Segundo dados da Agência Internacional de Energia, a geração de energia nuclear cresceu no ano passado. As usinas ao redor do mundo ofertaram 2.600 TWh de eletricidade, ante 2.586 TWh em 2019. Isso representa 10% da oferta global de energia e mais de 30% da produção de energia de baixo carbono.

Embora Fukushima tenha gerado movimentos de descomissionamento de usinas, com Alemanha, Bélgica e Suíça planejando desativar todos os seus reatores, a necessidade de se livrar das fontes fósseis, especialmente do carvão, faz alguns países olharem para a nuclear com mais carinho, fazendo vistas grossas para os riscos envolvidos.

Na semana passada, a China divulgou o seu 14º Plano de Cinco Anos, em que detalha algumas ações para cumprir seu compromisso de atingir a neutralidade em carbono até 2060. Como parte dos esforços, o gigante asiático pretende aumentar sua capacidade nuclear de 48GW para 70GW, até 2025. Isso vai requerer a construção de seis reatores.

Fusão para garantir a segurança

Em outra frente, cientistas estão avançando no desenvolvimento de uma tecnologia que pode, de fato, fazer da energia nuclear uma alternativa segura e viável para a economia de baixo carbono. A ideia é usar a fusão no lugar da fissão nuclear, como acontece atualmente. Em setembro do ano passado, foi iniciada a construção da primeira fase do reator, na cidade de Cadarache, no Sul da França.

O reator de fusão nuclear está sendo planejado e construído por meio de uma parceria entre Japão, Índia, União Europeia, Estados Unidos, Rússia, China e Coreia do Sul, desde 1985 --- quando a Rússia ainda era a União Soviética. Uma parceria inusitada, mas que deu certo: há 19 anos foi completado o primeiro rascunho do projeto.
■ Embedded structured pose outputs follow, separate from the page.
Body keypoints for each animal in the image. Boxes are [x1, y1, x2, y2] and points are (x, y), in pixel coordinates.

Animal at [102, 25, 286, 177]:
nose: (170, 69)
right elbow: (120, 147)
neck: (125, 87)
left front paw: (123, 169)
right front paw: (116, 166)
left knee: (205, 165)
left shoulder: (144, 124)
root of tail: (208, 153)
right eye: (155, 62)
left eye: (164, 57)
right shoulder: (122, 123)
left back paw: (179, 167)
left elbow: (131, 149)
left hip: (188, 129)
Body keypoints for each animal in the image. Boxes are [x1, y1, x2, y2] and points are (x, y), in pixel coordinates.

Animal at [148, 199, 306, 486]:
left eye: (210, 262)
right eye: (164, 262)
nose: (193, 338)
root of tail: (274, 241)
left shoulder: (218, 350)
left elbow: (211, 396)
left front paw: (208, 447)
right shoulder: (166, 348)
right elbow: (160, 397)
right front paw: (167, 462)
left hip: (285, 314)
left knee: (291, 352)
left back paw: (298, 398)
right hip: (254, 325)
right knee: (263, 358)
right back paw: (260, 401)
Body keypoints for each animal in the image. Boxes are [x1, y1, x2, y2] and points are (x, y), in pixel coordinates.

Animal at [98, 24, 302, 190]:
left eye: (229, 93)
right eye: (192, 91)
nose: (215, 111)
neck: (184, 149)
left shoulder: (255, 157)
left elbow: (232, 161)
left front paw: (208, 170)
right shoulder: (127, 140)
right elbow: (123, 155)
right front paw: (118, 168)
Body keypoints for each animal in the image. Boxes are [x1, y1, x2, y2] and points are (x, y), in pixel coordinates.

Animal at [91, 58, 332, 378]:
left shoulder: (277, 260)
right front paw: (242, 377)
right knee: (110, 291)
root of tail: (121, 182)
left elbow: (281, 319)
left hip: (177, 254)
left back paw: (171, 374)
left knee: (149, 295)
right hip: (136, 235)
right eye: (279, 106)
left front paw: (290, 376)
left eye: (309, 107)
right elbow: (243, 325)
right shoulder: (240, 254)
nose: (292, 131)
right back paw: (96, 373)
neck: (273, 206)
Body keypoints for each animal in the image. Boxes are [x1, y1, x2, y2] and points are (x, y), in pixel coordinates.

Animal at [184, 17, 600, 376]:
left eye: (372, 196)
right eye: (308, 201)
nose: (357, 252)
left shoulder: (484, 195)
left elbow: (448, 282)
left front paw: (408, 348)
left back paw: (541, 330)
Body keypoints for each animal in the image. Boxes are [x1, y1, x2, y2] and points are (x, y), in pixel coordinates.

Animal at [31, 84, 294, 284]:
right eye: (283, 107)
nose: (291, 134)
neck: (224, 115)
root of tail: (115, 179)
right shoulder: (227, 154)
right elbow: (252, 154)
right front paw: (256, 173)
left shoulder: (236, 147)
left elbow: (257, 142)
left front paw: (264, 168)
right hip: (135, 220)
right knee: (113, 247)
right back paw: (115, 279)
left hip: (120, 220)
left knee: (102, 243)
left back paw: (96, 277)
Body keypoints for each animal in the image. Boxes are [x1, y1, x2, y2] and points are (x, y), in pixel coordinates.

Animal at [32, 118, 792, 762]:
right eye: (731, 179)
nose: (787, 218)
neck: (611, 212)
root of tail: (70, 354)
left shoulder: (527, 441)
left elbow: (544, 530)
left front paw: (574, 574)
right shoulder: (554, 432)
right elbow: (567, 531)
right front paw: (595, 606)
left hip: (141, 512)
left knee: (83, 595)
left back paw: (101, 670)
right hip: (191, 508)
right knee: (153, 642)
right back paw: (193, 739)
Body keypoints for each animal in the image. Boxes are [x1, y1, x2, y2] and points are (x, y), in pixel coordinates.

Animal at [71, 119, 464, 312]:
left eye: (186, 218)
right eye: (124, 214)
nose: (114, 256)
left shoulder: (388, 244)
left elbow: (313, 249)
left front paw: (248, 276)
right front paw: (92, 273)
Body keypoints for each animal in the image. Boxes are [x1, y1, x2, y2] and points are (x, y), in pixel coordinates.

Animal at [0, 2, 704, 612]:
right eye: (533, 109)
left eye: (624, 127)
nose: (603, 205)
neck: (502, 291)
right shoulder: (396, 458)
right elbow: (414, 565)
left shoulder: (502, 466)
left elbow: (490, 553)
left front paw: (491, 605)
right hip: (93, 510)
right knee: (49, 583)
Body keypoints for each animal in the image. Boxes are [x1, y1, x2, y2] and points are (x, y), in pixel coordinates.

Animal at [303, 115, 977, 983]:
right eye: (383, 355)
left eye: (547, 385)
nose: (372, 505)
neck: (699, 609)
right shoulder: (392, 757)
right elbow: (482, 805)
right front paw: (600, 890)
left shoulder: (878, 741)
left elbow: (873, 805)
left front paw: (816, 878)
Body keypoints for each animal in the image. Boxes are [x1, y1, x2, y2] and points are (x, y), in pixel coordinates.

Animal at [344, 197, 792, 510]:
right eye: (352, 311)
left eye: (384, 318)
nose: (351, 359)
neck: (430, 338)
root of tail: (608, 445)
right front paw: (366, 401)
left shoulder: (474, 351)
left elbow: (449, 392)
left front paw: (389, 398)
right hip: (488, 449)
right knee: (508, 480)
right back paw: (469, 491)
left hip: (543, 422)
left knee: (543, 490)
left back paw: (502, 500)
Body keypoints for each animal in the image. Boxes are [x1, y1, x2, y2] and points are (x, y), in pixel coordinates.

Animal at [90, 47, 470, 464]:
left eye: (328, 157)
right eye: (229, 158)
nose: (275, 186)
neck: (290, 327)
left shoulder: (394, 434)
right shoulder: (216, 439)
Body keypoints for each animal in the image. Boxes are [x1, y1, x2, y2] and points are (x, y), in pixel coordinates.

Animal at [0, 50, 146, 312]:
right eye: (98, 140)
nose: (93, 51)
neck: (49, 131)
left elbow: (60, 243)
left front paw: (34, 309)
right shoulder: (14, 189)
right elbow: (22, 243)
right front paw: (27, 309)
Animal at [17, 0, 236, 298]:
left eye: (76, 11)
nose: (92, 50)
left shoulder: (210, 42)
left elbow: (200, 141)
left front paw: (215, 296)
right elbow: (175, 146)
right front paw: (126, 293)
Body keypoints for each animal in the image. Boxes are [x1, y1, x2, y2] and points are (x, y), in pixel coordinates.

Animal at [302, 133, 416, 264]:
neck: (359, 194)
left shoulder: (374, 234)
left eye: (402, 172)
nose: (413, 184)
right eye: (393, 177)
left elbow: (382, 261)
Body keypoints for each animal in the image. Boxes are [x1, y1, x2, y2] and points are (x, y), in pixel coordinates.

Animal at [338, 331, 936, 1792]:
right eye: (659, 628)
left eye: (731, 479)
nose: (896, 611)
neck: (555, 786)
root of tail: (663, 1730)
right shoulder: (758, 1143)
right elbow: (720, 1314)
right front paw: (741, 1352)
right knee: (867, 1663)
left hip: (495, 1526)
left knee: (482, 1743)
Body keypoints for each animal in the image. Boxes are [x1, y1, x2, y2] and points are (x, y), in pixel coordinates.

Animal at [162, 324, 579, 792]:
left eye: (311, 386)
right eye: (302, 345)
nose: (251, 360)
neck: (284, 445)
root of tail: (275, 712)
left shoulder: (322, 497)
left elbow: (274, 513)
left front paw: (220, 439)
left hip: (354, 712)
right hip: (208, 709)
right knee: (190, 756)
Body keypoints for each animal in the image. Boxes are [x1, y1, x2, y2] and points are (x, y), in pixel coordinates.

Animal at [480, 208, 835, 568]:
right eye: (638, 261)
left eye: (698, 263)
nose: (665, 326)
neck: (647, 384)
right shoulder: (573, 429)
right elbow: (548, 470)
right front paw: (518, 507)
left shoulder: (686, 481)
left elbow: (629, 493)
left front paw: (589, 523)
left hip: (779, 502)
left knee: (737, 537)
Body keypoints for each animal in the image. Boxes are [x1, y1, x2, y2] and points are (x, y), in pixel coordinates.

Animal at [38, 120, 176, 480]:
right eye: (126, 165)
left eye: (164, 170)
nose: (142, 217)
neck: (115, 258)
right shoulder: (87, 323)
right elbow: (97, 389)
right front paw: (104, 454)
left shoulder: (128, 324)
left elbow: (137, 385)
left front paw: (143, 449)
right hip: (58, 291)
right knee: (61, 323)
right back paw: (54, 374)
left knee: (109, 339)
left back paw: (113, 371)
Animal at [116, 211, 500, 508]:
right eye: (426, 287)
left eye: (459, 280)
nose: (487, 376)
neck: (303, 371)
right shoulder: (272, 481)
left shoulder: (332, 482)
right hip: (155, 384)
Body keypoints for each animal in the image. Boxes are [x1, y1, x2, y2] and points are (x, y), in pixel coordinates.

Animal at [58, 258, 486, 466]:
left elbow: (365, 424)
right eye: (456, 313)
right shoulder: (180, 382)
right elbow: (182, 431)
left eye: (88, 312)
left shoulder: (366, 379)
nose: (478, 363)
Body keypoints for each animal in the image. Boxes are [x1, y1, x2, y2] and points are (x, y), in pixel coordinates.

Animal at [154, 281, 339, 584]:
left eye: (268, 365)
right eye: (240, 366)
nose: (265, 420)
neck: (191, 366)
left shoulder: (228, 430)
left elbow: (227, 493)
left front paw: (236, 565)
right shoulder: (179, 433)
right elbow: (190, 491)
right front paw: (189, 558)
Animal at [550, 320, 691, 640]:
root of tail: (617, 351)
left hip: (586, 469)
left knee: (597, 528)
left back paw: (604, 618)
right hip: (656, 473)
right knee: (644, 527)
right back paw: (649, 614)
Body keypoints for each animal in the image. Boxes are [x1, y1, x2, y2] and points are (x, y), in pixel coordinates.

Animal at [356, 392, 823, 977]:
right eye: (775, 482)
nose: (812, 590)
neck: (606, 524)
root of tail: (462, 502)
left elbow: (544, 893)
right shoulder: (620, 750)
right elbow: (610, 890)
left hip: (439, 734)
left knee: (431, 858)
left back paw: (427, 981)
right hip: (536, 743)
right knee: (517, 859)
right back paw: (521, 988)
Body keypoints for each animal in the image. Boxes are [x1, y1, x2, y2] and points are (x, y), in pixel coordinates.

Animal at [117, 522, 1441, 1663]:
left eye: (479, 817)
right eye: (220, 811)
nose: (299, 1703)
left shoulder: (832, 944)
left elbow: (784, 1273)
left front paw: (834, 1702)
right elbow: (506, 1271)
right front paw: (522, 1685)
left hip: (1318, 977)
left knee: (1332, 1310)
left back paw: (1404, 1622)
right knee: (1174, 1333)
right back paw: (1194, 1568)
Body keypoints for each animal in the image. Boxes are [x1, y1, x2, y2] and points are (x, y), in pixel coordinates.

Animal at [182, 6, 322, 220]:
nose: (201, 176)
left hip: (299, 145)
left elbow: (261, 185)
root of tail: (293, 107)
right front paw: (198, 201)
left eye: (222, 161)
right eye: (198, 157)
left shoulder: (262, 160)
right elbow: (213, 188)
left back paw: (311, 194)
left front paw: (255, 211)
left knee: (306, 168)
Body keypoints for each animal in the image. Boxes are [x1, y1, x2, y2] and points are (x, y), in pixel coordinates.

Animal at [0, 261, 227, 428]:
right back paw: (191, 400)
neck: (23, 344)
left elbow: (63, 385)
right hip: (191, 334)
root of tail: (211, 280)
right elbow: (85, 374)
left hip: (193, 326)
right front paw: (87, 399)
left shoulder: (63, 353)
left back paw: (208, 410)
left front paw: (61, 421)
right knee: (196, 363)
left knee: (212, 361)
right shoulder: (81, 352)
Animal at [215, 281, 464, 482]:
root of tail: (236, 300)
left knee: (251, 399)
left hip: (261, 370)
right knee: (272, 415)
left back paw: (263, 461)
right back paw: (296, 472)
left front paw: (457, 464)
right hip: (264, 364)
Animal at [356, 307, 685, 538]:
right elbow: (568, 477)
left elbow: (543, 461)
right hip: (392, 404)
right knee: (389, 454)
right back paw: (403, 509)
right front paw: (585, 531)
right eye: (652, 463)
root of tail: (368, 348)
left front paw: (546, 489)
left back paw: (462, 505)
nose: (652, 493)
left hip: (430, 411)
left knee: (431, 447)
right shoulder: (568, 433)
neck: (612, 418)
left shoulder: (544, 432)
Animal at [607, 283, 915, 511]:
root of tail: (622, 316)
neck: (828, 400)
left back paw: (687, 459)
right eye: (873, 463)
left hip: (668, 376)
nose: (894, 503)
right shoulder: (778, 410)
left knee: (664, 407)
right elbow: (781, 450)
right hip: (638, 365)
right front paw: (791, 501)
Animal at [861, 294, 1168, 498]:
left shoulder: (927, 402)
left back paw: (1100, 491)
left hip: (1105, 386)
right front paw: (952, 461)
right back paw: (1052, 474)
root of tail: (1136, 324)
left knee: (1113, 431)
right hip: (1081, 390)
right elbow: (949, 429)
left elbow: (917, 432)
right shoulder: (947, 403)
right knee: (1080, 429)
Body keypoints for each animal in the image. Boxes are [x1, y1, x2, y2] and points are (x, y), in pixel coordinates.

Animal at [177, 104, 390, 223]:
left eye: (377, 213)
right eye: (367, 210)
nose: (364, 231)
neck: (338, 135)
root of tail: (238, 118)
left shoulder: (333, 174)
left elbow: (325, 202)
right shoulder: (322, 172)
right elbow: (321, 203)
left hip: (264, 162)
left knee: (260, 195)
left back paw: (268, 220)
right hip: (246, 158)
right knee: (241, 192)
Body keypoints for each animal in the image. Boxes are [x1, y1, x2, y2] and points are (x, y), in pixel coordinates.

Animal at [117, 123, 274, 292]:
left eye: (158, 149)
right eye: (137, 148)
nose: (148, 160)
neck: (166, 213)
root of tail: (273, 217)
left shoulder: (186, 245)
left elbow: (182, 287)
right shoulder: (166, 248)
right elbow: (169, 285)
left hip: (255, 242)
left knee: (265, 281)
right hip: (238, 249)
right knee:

Ao contrário de outras plantas do tipo, que utilizam a fissão nuclear, processo que quebra o núcleo dos átomos em dois menores, o reator batizado de ITER (que significa "o caminho" em latim) será responsável pela fusão nuclear, que consiste na combinação de átomos em altas temperaturas.

Para que a fusão nuclear aconteça é preciso manter uma temperatura de 150 milhões de graus celsius --- 10 vezes mais quente que o núcleo do Sol. O reator pesará 23 mil toneladas e é considerado o projeto mais complexo de engenharia na história da humanidade. Para a construção, serão necessárias 3 mil toneladas de ímãs, que serão conectados a cabos supercondutores de 200 quilômetros, mantidos a uma temperatura de -269ºC.

Apesar de complexo, o processo praticamente não gera lixo radioativo. Se for bem-sucedida, a iniciativa pode mudar por completo o mercado de energia e a economia, já que a humanidade terá uma fonte praticamente inesgotável de eletricidade. Mas, enquanto isso não acontece, é preciso decidir se vale a pena apostar em uma geração de baixo carbono, mas que, caso alguma coisa dê errado, pode causar danos ambientais e sociais incalculáveis. Talvez seja melhor esperar um pouco.